When one’s Beloved is truly so, there is no need
To grovel and whine, to importune and plead.
It would be a shame to take one’s hovel habits to love’s palace,
To make a display of one’s meanness in that holy place.
‘The good women for the good men,’ and God for those who would die;
And neither the heaven nor the Bliss can be won by a lie.
Since fortune has smiled on one in the Beloved’s courtesies
One should walk upright as a man and not dig in dirt with one’s knees.
The sun has kissed the hills millions of times since one was worm.
And thousands of times one has crossed mountains and weathered sea-storm;
And marched out against self to the brave music of the drum,
And toiled to heap up a banquet for the day when the Beloved would come.
The way is to surrender to the Beloved with perfect trust,
To walk upright like a man to the exalted station of dust.
There is no one consistent attitude to be seen in the poems. Different states and moods of the path are responded to and presented for recognition.

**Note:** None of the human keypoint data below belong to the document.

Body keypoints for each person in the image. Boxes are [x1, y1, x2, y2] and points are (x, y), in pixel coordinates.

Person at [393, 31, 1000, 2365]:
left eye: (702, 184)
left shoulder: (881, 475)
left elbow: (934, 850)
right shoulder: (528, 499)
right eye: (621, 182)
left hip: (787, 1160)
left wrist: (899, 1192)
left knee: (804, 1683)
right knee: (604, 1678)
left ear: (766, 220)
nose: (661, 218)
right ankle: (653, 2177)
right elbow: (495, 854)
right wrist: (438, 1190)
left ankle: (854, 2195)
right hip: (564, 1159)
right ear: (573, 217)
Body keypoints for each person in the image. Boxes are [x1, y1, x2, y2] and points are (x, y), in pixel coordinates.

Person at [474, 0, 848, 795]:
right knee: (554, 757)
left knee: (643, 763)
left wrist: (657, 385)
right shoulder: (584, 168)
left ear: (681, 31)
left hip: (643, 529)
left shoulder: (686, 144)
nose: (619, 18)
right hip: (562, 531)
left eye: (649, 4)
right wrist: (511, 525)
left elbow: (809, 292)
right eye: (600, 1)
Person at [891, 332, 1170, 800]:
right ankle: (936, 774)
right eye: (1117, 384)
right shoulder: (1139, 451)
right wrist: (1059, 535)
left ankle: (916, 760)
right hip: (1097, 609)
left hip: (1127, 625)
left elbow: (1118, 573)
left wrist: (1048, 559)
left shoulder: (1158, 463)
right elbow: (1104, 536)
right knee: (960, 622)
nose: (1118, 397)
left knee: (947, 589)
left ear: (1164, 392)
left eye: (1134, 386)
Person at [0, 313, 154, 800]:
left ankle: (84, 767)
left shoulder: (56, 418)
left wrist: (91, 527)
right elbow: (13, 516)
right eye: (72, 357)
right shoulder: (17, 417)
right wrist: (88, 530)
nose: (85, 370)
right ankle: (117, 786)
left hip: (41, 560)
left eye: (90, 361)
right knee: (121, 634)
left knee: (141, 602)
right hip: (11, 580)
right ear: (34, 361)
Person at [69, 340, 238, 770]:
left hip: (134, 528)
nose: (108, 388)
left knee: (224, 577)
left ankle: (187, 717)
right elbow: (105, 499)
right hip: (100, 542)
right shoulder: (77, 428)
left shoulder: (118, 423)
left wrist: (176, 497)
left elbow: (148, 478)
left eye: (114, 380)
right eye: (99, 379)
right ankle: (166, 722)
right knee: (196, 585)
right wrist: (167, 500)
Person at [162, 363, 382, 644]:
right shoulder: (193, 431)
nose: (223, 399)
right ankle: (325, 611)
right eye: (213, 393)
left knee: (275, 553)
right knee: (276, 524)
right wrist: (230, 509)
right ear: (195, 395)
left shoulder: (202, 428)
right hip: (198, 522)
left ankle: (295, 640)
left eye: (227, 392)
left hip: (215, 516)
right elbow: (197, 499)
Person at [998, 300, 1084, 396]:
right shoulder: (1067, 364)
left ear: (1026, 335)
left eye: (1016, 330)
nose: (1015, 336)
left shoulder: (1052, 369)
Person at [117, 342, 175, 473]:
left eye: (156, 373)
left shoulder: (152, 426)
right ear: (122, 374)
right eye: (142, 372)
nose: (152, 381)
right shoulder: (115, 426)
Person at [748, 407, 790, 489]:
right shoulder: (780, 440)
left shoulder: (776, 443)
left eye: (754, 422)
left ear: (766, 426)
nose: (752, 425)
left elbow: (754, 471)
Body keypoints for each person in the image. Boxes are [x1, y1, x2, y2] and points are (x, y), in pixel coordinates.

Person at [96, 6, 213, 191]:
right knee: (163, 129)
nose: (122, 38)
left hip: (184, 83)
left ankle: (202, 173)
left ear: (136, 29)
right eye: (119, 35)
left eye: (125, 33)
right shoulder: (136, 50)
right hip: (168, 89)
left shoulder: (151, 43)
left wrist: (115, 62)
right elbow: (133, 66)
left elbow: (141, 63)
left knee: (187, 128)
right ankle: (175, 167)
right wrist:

This poem follows the line of the previous one but in a more settled and calmer fashion. Avoiding dramatics is a way of avoiding every trace of hypocrisy.
Contrasting with the abasement in some of the poem this one counsels us to walk upright as a man. Remembering one’s heroic past to have got this far can be a help not a hindrance to true surrender in utmost trust.
A bracing return to the heroic mode.